◆ QUESTÕES DE ESTUDO
[1] Transcreva do trecho sobre a investigação de Nascimento tudo o que vai de "O Ministério Público" até "solicitação do MP-SP.".
[2] Responda com base no trecho sobre a investigação de Nascimento:
(a) Em que ano ocorreu o crime de falsificação?
(b) Qual órgão conduz a investigação?
(c) Quantas páginas o processo contra o empresário já acumula?

◆ TRECHO DO DOCUMENTO
☆ ☆ ☆ ☆

O Ministério Público Estadual suspeita de superfaturamento nas obras realizadas pelo grupo econômico capitaneado por Nascimento. O inquérito civil contra ele foi relevado pelo portal Metrópoles em 2022. O Estadão apurou que a investigação segue em andamento sob sigilo. Nos últimos quatro anos, uma série de diligências foram realizadas, e o processo contra o empresário já acumula mil páginas.
A investigação é conduzida pela Promotoria de Justiça do Patrimônio Público e Social da Capital (PJPP-CAP). No momento, o órgão aguarda a conclusão de um laudo técnico do Centro de Apoio à Execução (CAEx), que analisa dados coletados em campo. Além disso, a Corregedoria-Geral do Estado instaurou um processo administrativo para apurar a atuação das construtoras de Nascimento, após solicitação do MP-SP.
Também pesa contra Nascimento uma condenação na Justiça Federal por falsificar o contrato social de uma empresa. A perícia comprovou que ele falsificou as assinaturas de duas pessoas, sem o conhecimento delas, para incluí-las como sócios laranjas. Em 2014, ele foi condenado a dois anos de prisão e multa.
O empresário, no entanto, nunca foi localizado. Em 2017, foi citado por edital pelo Tribunal Regional Federal da 3ª Região. Em 2018, o desembargador Nino Toldo aceitou o recurso da defesa e extinguiu a punibilidade, alegando que a pena havia prescrito. O crime de falsificação ocorreu em 2004.
Contratação de empresa investigada segue legislação
O professor Luís Felipe Valerim, da Fundação Getulio Vargas (FGV), esclarece que não há exigência legal que impeça gestores públicos de contratar empresas que estejam sob investigação. “A única restrição se aplica a empresas condenadas, pois essa é uma das penalidades previstas em lei. Após a condenação, a empresa fica impedida de prestar serviços à administração pública”, diz o sócio do VLR Advogados.
Ex-coordenador de Licitações, Infraestrutura e Energia da Casa Civil da Presidência da República (2011-2014), Valerim conta que algumas empresas públicas adotam uma abordagem mais sofisticada, baseada nos conceitos de integridade e compliance. Esse modelo pode restringir as empresas aptas a participar de contratações, excluindo aquelas sob investigação.

☆ ☆ ☆ ☆

◆ DADOS FORNECIDOS
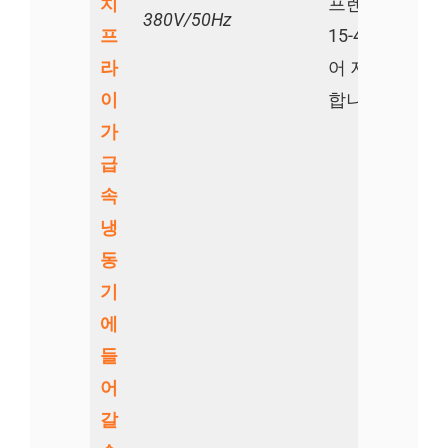
치
프렌치 프라이
380V/50Hz
프
15-45분 동안
라
어 저장 및 운
이
합니다.
가
급
속
냉
동
기
에
들
어
갈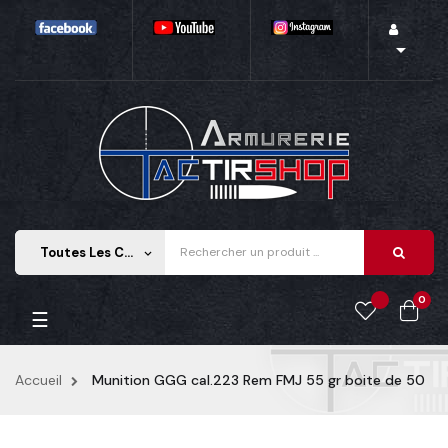

Toutes Les Catégories
keyboard_arrow_down
0
Basculer
☰
la
navigation
Accueil
Munition GGG cal.223 Rem FMJ 55 gr boite de 50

☆ ☆ ☆ ☆

◆ RESULTADOS
[1]
O Ministério Público Estadual suspeita de superfaturamento nas obras realizadas pelo grupo econômico capitaneado por Nascimento. O inquérito civil contra ele foi relevado pelo portal Metrópoles em 2022. O Estadão apurou que a investigação segue em andamento sob sigilo. Nos últimos quatro anos, uma série de diligências foram realizadas, e o processo contra o empresário já acumula mil páginas.
A investigação é conduzida pela Promotoria de Justiça do Patrimônio Público e Social da Capital (PJPP-CAP). No momento, o órgão aguarda a conclusão de um laudo técnico do Centro de Apoio à Execução (CAEx), que analisa dados coletados em campo. Além disso, a Corregedoria-Geral do Estado instaurou um processo administrativo para apurar a atuação das construtoras de Nascimento, após solicitação do MP-SP.

[2]
(a) O crime de falsificação ocorreu em 2004.
(b) A investigação é conduzida pela Promotoria de Justiça do Patrimônio Público e Social da Capital (PJPP-CAP).
(c) O processo já acumula mil páginas.